Department of Psychology, Centre for Social Issues Research, Study of Anxiety, Stress and Health Laboratory, University of Limerick, Limerick, Ireland.
Health Research Institute, University of Limerick, Castletroy, Limerick, Ireland.
Ann Behav Med. 2023 Jan 2;57(1):61-73. doi: 10.1093/abm/kaac019.
There is considerable evidence documenting associations between early life adversity, behavioral disengagement, and depression with blunted cardiovascular reactivity to acute psychological stress.

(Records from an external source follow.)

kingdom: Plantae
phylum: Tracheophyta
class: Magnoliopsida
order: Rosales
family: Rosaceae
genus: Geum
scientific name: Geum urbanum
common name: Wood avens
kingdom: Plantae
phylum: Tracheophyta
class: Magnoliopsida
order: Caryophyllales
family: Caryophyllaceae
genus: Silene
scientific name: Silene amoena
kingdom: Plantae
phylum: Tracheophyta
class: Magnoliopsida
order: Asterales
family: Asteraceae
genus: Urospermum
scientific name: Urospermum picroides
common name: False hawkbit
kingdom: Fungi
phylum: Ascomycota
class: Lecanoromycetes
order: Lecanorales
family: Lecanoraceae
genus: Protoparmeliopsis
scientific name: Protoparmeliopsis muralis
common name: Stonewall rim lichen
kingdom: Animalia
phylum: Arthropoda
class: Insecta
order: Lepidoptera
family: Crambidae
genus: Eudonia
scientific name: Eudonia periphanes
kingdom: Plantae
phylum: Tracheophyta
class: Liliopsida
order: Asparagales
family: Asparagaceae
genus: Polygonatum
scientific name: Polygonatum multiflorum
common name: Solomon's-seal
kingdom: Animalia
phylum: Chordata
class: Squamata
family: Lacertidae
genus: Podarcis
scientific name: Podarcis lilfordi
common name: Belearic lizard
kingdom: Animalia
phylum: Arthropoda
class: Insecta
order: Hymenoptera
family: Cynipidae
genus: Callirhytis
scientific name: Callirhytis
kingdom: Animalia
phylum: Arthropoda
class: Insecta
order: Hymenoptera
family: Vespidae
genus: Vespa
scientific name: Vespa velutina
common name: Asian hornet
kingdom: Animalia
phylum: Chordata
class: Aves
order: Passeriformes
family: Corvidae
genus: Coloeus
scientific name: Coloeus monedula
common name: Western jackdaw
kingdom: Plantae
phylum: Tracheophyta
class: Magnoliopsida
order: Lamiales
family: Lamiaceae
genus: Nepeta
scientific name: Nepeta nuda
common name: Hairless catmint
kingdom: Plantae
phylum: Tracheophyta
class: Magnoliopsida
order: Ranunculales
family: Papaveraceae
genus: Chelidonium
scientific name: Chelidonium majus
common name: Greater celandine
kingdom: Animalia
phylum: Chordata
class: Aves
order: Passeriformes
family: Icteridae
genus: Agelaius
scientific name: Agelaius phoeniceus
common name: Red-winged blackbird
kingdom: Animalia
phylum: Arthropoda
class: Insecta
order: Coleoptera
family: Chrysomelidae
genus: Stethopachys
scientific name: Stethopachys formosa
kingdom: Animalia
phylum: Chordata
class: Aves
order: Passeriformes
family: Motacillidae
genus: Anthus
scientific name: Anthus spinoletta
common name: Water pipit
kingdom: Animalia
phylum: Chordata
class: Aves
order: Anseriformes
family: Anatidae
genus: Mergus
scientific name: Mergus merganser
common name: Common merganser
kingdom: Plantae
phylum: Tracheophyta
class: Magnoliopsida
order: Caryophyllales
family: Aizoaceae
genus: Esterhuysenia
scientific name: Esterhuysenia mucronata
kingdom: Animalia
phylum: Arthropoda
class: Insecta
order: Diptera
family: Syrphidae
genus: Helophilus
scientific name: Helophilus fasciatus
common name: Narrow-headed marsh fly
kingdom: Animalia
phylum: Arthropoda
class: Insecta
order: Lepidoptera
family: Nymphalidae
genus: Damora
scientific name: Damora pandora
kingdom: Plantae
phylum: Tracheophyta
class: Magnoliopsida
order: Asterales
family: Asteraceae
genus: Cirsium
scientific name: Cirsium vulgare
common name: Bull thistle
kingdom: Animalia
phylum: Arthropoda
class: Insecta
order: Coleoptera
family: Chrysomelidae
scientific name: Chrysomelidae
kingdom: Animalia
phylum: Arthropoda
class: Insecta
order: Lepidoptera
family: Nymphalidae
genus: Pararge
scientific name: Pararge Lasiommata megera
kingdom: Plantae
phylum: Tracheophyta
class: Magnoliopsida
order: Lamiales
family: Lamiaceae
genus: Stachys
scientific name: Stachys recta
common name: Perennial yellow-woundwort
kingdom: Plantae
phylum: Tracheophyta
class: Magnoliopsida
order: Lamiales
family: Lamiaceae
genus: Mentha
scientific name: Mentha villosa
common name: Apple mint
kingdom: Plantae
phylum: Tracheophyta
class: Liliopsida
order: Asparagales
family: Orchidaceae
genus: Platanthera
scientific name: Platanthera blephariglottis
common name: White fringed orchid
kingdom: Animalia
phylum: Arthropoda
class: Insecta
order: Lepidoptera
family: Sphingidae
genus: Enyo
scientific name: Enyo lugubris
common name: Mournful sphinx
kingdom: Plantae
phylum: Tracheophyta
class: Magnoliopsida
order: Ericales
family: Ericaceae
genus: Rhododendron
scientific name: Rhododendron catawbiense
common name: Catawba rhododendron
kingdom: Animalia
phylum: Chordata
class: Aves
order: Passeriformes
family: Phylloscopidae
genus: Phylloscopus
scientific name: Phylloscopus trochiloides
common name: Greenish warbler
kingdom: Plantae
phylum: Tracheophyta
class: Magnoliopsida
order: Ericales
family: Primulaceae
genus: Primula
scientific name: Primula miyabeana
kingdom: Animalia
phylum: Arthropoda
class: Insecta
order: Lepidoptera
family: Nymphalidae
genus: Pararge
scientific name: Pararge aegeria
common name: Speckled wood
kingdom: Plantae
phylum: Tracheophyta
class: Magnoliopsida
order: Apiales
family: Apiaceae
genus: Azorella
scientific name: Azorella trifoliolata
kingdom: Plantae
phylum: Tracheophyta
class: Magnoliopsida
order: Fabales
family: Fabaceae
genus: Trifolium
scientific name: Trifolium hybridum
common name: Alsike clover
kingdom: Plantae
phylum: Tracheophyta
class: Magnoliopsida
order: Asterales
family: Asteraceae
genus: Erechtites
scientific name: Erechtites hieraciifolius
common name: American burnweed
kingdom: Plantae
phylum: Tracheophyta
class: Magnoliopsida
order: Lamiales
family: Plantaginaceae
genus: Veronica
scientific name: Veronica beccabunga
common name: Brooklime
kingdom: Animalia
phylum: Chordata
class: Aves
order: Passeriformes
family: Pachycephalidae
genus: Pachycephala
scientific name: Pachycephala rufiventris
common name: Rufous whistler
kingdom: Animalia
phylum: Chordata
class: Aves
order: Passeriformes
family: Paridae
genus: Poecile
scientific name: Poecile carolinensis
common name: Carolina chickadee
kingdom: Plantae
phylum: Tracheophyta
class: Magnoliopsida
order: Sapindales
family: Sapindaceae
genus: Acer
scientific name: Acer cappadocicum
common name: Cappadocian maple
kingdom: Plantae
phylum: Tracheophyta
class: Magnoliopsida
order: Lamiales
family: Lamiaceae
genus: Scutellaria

However, while often examined as independent predictors, it is also likely that a combination of these factors uniquely relate to cardiovascular reactivity.
The present study employed multivariate cluster analysis to examine if distinct combinations of these outcomes relate to cardiovascular stress reactivity.
Participants (N = 467) were predominantly female (60.6%) with a mean age of 19.30 years (SD = 0.82). Measures of early life adversity, behavioral disengagement, and depression were completed; in addition, participants had their blood pressure and heart rate monitored throughout a standardized stress testing session. Cardiovascular reactivity was calculated as the difference between mean stress and mean baseline cardiovascular values.
Analyses revealed two clusters with distinct patterns of exposure to early life adversity, levels of behavioral disengagement and depression, uniquely related to cardiovascular reactivity. In unadjusted models, Cluster 1 that was characterized by greater exposure to early life adversity, higher levels of behavioral disengagement and depression, was associated with lower systolic blood pressure (SBP), diastolic blood pressure (DBP), and heart rate (HR) reactivity. Cluster 2 was characterized by reactivity values similar to the sample means. In fully adjusted models, Cluster 1 predicted heart rate reactivity to stress.
The present study identifies a behavioral cluster that is characteristic of a blunted heart rate reactivity profile, significantly extending the research in this area.
有大量证据表明,早期生活逆境、行为脱离和抑郁与急性心理应激时心血管反应迟钝有关。然而,虽然这些因素通常被视为独立的预测因素,但这些因素的组合也可能与心血管反应有独特的关系。
本研究采用多元聚类分析来检验这些结果的不同组合是否与心血管应激反应有关。
参与者(N=467)主要为女性(60.6%),平均年龄为 19.30 岁(SD=0.82)。完成了早期生活逆境、行为脱离和抑郁的测量;此外,参与者在标准化应激测试过程中监测血压和心率。心血管反应性被计算为平均应激和平均基线心血管值之间的差异。
分析显示,两个聚类具有不同的早期生活逆境暴露模式、行为脱离和抑郁水平,与心血管反应性有独特的关系。在未调整的模型中,以更大的早期生活逆境暴露、更高水平的行为脱离和抑郁为特征的聚类 1,与较低的收缩压(SBP)、舒张压(DBP)和心率(HR)反应性相关。聚类 2 的反应值与样本平均值相似。在完全调整的模型中,聚类 1 预测了心率对应激的反应性。
本研究确定了一个行为聚类,其特征是心率反应迟钝,显著扩展了该领域的研究。